Weaknesses, Conflicts, and Controversies
Still, there are weaknesses. Coursicle struggles with seasonality. Users need the app essentially twice a year for no more than 10 days. Additionally, getting into classes is more of a struggle in the first two years of college since everyone has the same core classes. As a result, Coursicle’s core businesses cannot inherently retain students across their college life. Coursicle’s active transition into an academic ecosystem aims to combat this inherent seasonality.

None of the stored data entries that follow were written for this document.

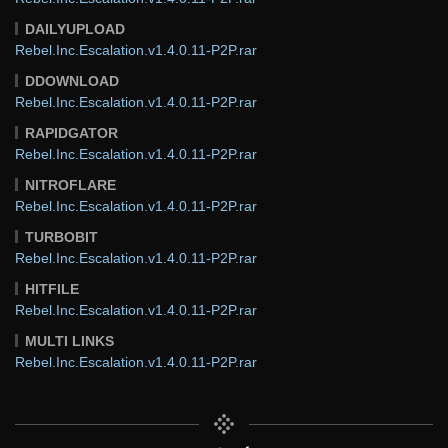
DAILYUPLOAD
Rebel.Inc.Escalation.v1.4.0.11-P2P.rar
DDOWNLOAD
Rebel.Inc.Escalation.v1.4.0.11-P2P.rar
RAPIDGATOR
Rebel.Inc.Escalation.v1.4.0.11-P2P.rar
NITROFLARE
Rebel.Inc.Escalation.v1.4.0.11-P2P.rar
TURBOBIT
Rebel.Inc.Escalation.v1.4.0.11-P2P.rar
HITFILE
Rebel.Inc.Escalation.v1.4.0.11-P2P.rar
MULTI LINKS
Rebel.Inc.Escalation.v1.4.0.11-P2P.rar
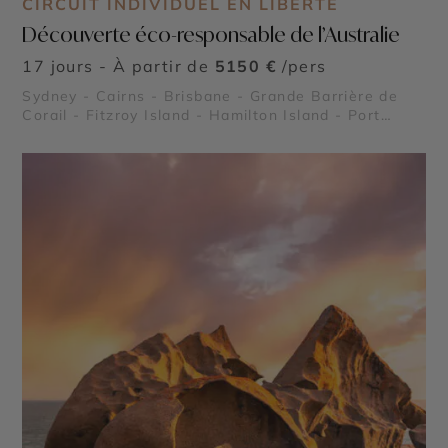
CIRCUIT INDIVIDUEL EN LIBERTÉ
Découverte éco-responsable de l’Australie
17 jours - À partir de
5150 €
/pers
Sydney - Cairns - Brisbane - Grande Barrière de
Corail - Fitzroy Island - Hamilton Island - Port
Douglas - Forêt Tropicale de Daintree - Palm Cove
- Whitsundays - Fraser Island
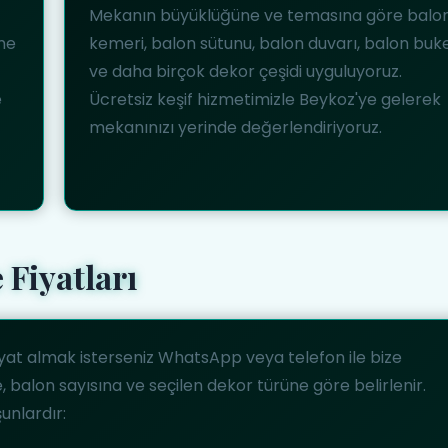
Mekanın büyüklüğüne ve temasına göre balo
eme
kemeri, balon sütunu, balon duvarı, balon buke
ve daha birçok dekor çeşidi uyguluyoruz.
e
Ücretsiz keşif hizmetimizle Beykoz'ye gelerek
mekanınızı yerinde değerlendiriyoruz.
 Fiyatları
iyat almak isterseniz WhatsApp veya telefon ile bize
, balon sayısına ve seçilen dekor türüne göre belirlenir.
unlardır:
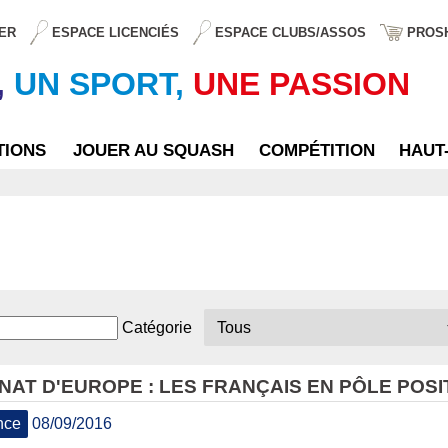
ER
ESPACE LICENCIÉS
ESPACE CLUBS/ASSOS
PROS
,
UN SPORT,
UNE PASSION
TIONS
JOUER AU SQUASH
COMPÉTITION
HAUT
Catégorie
AT D'EUROPE : LES FRANÇAIS EN PÔLE POSI
nce
08/09/2016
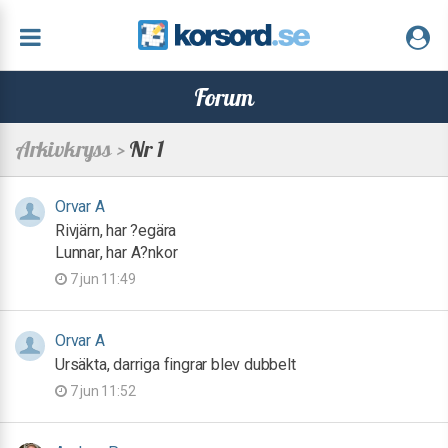
Forum
Arkivkryss >
Nr 1
Orvar A
Rivjärn, har ?egära
Lunnar, har A?nkor
7 jun 11:49
Orvar A
Ursäkta, darriga fingrar blev dubbelt
7 jun 11:52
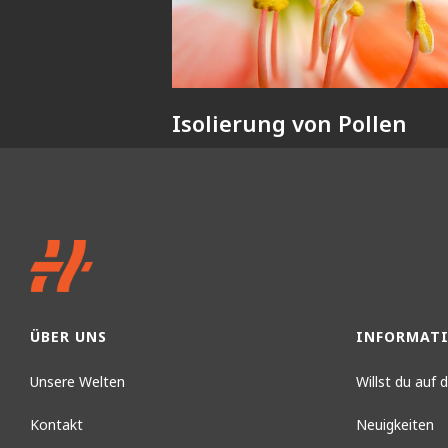
Isolierung von Pollen
ÜBER UNS
INFORMAT
Unsere Welten
Willst du auf
Kontakt
Neuigkeiten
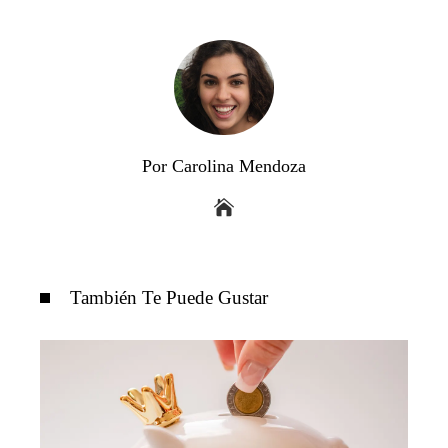
Por Carolina Mendoza
También Te Puede Gustar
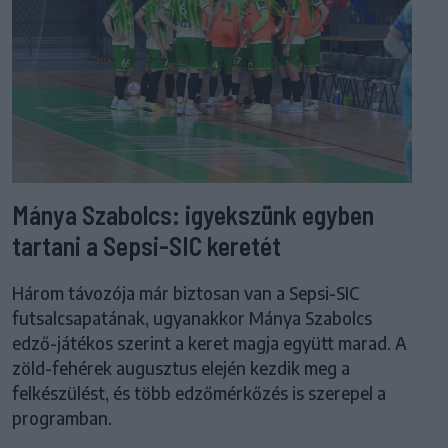
Mánya Szabolcs: igyekszünk egyben
tartani a Sepsi-SIC keretét
Három távozója már biztosan van a Sepsi-SIC
futsalcsapatának, ugyanakkor Mánya Szabolcs
edző-játékos szerint a keret magja együtt marad. A
zöld-fehérek augusztus elején kezdik meg a
felkészülést, és több edzőmérkőzés is szerepel a
programban.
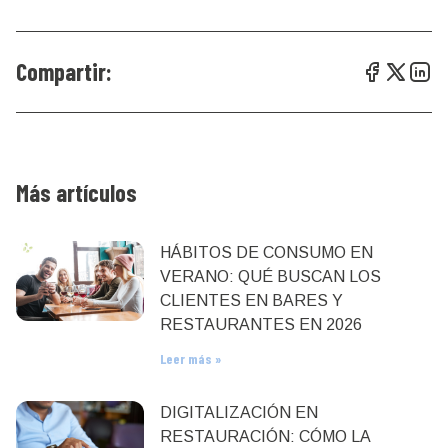
Compartir:
Más artículos
HÁBITOS DE CONSUMO EN
VERANO: QUÉ BUSCAN LOS
CLIENTES EN BARES Y
RESTAURANTES EN 2026
Leer más »
DIGITALIZACIÓN EN
RESTAURACIÓN: CÓMO LA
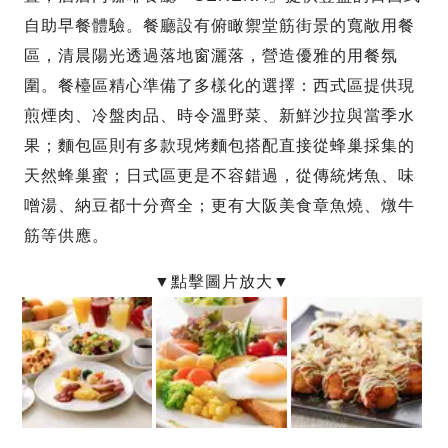
自助早餐體驗。餐廳設有俯瞰禦堂筋街景的寬敞用餐
區，清晨陽光透過落地窗灑落，營造優雅的用餐氛
圍。餐檯區精心準備了多樣化的選擇：西式區提供現
煎煙肉、冷盤肉品、時令溫野菜、新鮮沙拉與當季水
果；麵包區則有多款現烤麵包搭配直接從蜂巢採集的
天然蜂巢蜜；日式區更是不容錯過，從傳統烤魚、味
噌湯、納豆都十分齊全；更有大阪美食章魚燒、燉牛
筋等供應。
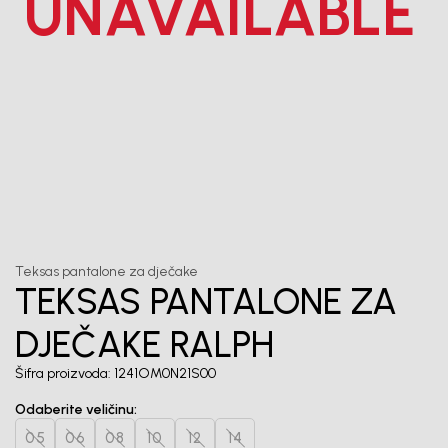
UNAVAILABLE
Unesi svoju e-poštu da se prijavite na newsletter.
Potvrđujem da sam pročitao/la, razumeo/la i da se slažem
sa
politikom privatnosti
1
/
5
Teksas pantalone za dječake
TEKSAS PANTALONE ZA
DJEČAKE RALPH
Šifra proizvoda:
1241OM0N21S00
Odaberite veličinu
:
05
06
08
10
12
14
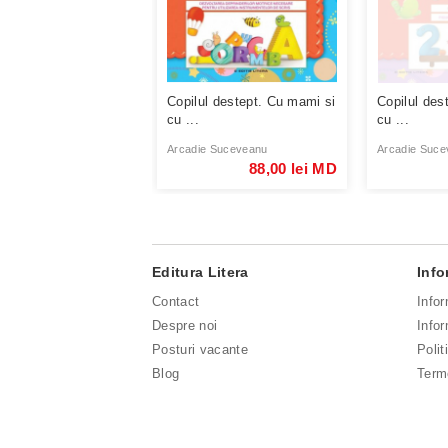
Copilul destept. Cu mami si
Copilul des
cu ...
cu ...
Arcadie Suceveanu
Arcadie Suce
88,00 lei MD
Editura Litera
Info
Contact
Info
Despre noi
Infor
Posturi vacante
Polit
Blog
Terme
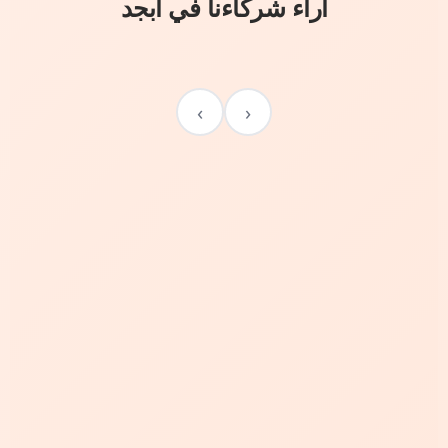
آراء شركاءنا في أبجد
›
‹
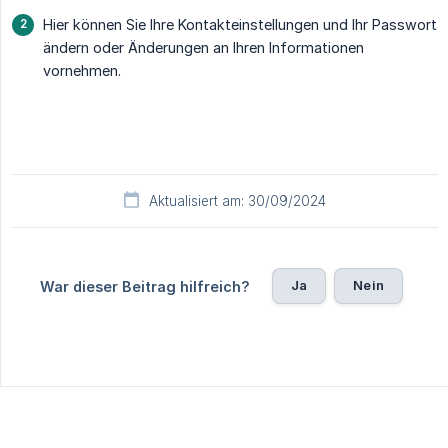
Hier können Sie Ihre Kontakteinstellungen und Ihr Passwort
ändern oder Änderungen an Ihren Informationen
vornehmen.
Aktualisiert am: 30/09/2024
Ja
Nein
War dieser Beitrag hilfreich?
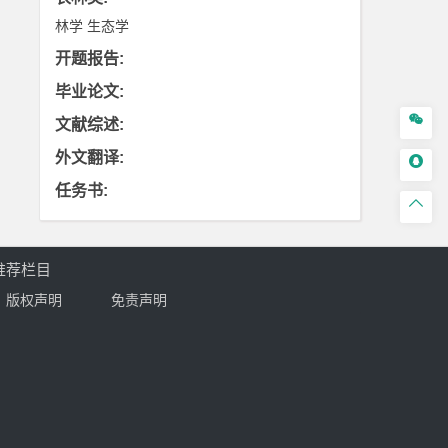
林学
生态学
开题报告
:
毕业论文
:

文献综述
:
外文翻译
:

任务书
:

推荐栏目
版权声明
免责声明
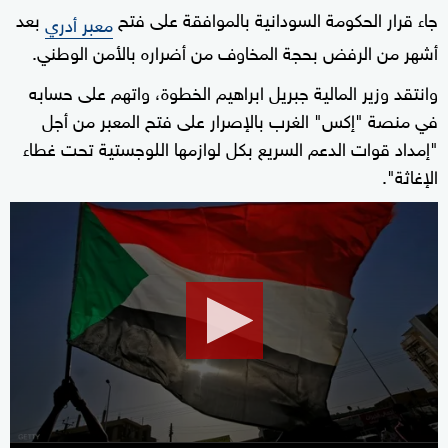
جاء قرار الحكومة السودانية بالموافقة على فتح
بعد
معبر أدري
أشهر من الرفض بحجة المخاوف من أضراره بالأمن الوطني.
وانتقد وزير المالية جبريل ابراهيم الخطوة، واتهم على حسابه
في منصة "إكس" الغرب بالإصرار على فتح المعبر من أجل
"إمداد قوات الدعم السريع بكل لوازمها اللوجستية تحت غطاء
الإغاثة".
0
seconds
of
1
minute,
49
seconds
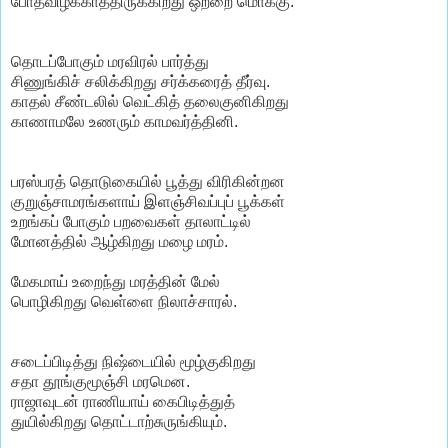
போதவிழக்காத்திருக்கிறது ஒற்றை மொக்கு.
தொடப்போகும் மரவிரல் பார்த்து
சிணுங்கிச் சலிக்கிறது சர்க்கரைத் தீர்வு.
காதல் சீண்டலில் வெட்கித் தலைகுனிகிறது
காணாமலே உணரும் காமவர்த்தினி.
பரஸ்பரத் தொடுகையில் பூத்து விரிகின்றன
குறுஞ்சாமரங்களாய் இளஞ்சிவப்புப் பூக்கள்
உறங்கப் போகும் பறவைகள் தாலாட்டில்
மோனத்தில் ஆழ்கிறது மழை மரம்.
மேகமாய் உறைந்து மரத்தின் மேல்
பொழிகிறது வெள்ளை நிலாச்சாரல்.
சடைப்பிடித்து நிஷ்டையில் மூழ்குகிறது
சதா தூங்குமூஞ்சி மரமென.
ராஜாவுடன் ராணியாய் கைபிடித்துத்
துயில்கிறது தொட்டாற்சுருங்கியும்.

Controversy and drama are interesting to the public, and Coursicle’s had its own big one that everyone seems to know. I speak to Joe in-depth about this, taking his permission to share. In February 2022, internal issues at Coursicle pushed Joe into a mania (he’s doing better now). The app went down, sent random notifications, and their social media pranced onto an anti-capitalist campaign. The outburst was an interesting mix — Reddit users absolutely and justifiably screamed at Coursicle as they saw their schedules perish, while Twitter users hopped onto the bandwagon and raged at capitalism. During this episode of constant screaming for about a week or two, Joe saw a great community emerge. People with genuine concern reached out, offered support, and made group chats. After the entire saga, there are discords and WeChats with hundreds of users (with Joe in all of them) — all driven by mutual appreciation and concern towards the platform. My conversations with Joe make it evident that he takes full responsibility for the incident and assures full trust in the future — he actually wants me to convey that. On the flip side, he does believe a lot of random good came out of it, like absolute strangers meeting on their discord and going on road trips over the love of Coursicle and me bagging this interview?!?!?!?!?!
Regaining Trust, Building Up, and the Future
Trust is essential in the Ed-Tech space, and you tend to lose some amidst the mess of deleted schedules, social media outbursts, inappropriate notifications — the list goes on. Fortunately, seasonality becomes a boon here. Coursicle went offline when most students had planned, scheduled, tracked, and enrolled in their classes. Post the episode, Coursicle saw no drop in users or retention figures. Growth seems to be following the usual trajectory too. One stakeholder that’ll be tough to regain, Joe and I admit, are professors and advisors, who’ll think twice, if not thrice, before recommending the app. Time heals most wounds and as advisors continue to struggle with enrolment and a multitude of “Can you please please please get me into this class” emails, they’re bound to gravitate towards solutions. Coursicle still seems to be the best one. Internal changes with Coursicle’s management at HR will ensure that when advisors do regain their confidence in Coursicle, it will never be lost again.